Efforts to use AI to predict crime have been fraught with controversy due to the potential to replicate existing biases in policing. But a new system powered by machine learning holds the promise of not only making better predictions but also highlighting these biases.
If there’s one thing that modern machine learning is good at, it’s spotting patterns and making predictions. So, it’s perhaps unsurprising that many in the policy and law enforcement world are keen to put these skills to use. Proponents want to train AI models with historical crime records and other relevant data to predict when and where crimes are likely to happen and use the results to direct policing efforts.
The problem is that this kind of data often hides all kinds of biases that can be too easily replicated when used to train algorithms unthinkingly. Previous approaches have sometimes included spurious variables such as the presence of graffiti or demographic data, which can easily lead models to make flawed associations based on racial or socioeconomic criteria.
Even basic police data on reported crimes or numbers of arrests can contain hidden biases. Heavy policing of certain areas assumed to be high in crime due to pre-existing prejudices will almost inevitably lead to more arrests. And in areas with high distrust of police, crimes can often go unreported.
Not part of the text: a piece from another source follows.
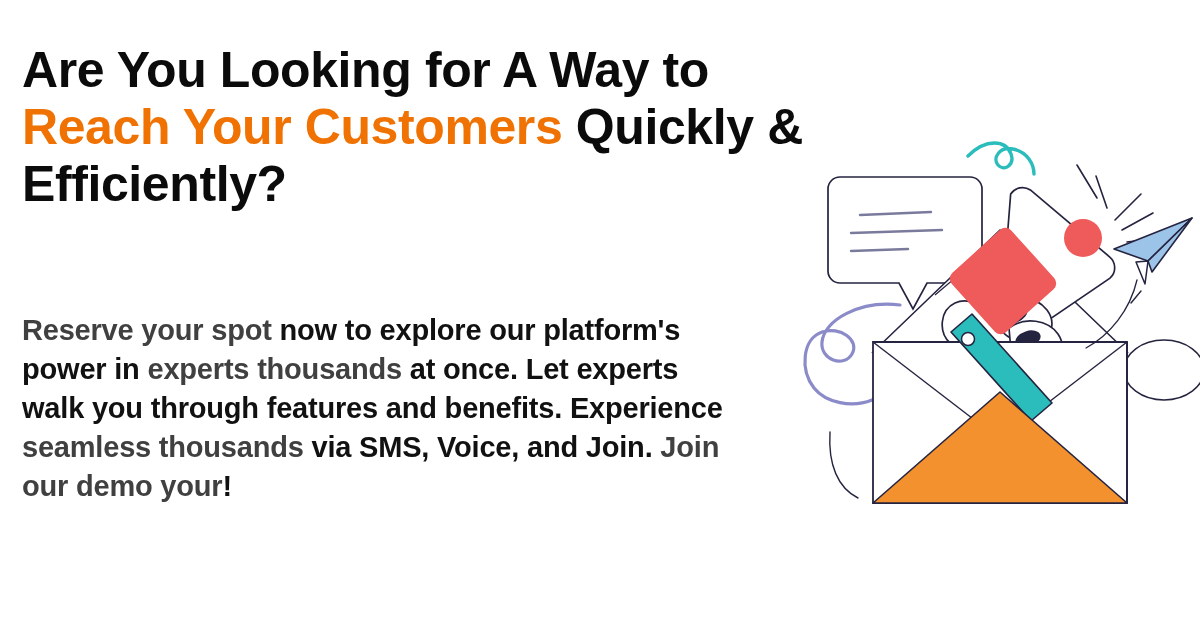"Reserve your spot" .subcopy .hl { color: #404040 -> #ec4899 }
Nonetheless, being able to anticipate trends in criminal activity ahead of time could benefit society. So, a group from the University of Chicago has developed a new machine learning system that can predict when and where crimes are likely to happen better than previous systems and also be used to probe systemic biases in policing.
The researchers first collated several years’ worth of data from Chicago police on violent and property crimes, as well as the number of arrests resulting from each incident. They used this data to train a suite of AI models that show how changes in each of these variables impacts the others.
This allowed the team to predict crime levels in 1,000-foot-wide areas of the city up to a week in advance with 90 percent accuracy, as reported in a recent paper in Nature Human Behaviour. The researchers also showed their approach achieved similar accuracy when trained on data from seven other US cities. And when they tested it on a dataset from a predictive policing challenge run by the National Institute of Justice, they outperformed the best approach in 119 of 120 testing categories.
The researchers put their success down to abandoning approaches that impose spatial constraints on the model by assuming crime appears in hotspots before spreading to surrounding areas. Instead, their model was able to capture more complex connections that could be mediated by transport links, communication networks, or demographic similarities between different regions of the city.
However, in recognition that the data used for the study was likely to have been tainted by existing biases in policing practices, the researchers also investigated how their model could be used to uncover how such prejudices could be distorting the way law enforcement deploys its resources.
When the team artificially boosted the levels of both violent and property crime in wealthier neighborhoods, the arrests jumped, as those in poorer areas dropped. In contrast, when crime levels were boosted in poor areas, there was no rise in arrests. The implication, say the researchers, is that wealthier neighborhoods are prioritized by police and can draw resources away from poorer ones.
To validate their findings, the researchers also analyzed the raw police data, using the seasonal increase in crime during the summer months to investigate the effect of elevated crime rates in different areas. The results mirrored the trends identified by their model.
Despite its accuracy, study leader Ishanu Chattopadhyay said in a press release that the tool should not be used to directly determine the allocation of police resources, but instead as a tool to investigate better policing strategies. He describes the system as a “digital twin of urban environments” that can help police understand the effects of varying crime or enforcement levels across different parts of the city.
Whether the research can help direct the field of predictive policing in a more conscientious and responsible direction remains to be seen, but any effort to balance the technology’s public safety potential against its sizable risks is a step in the right direction.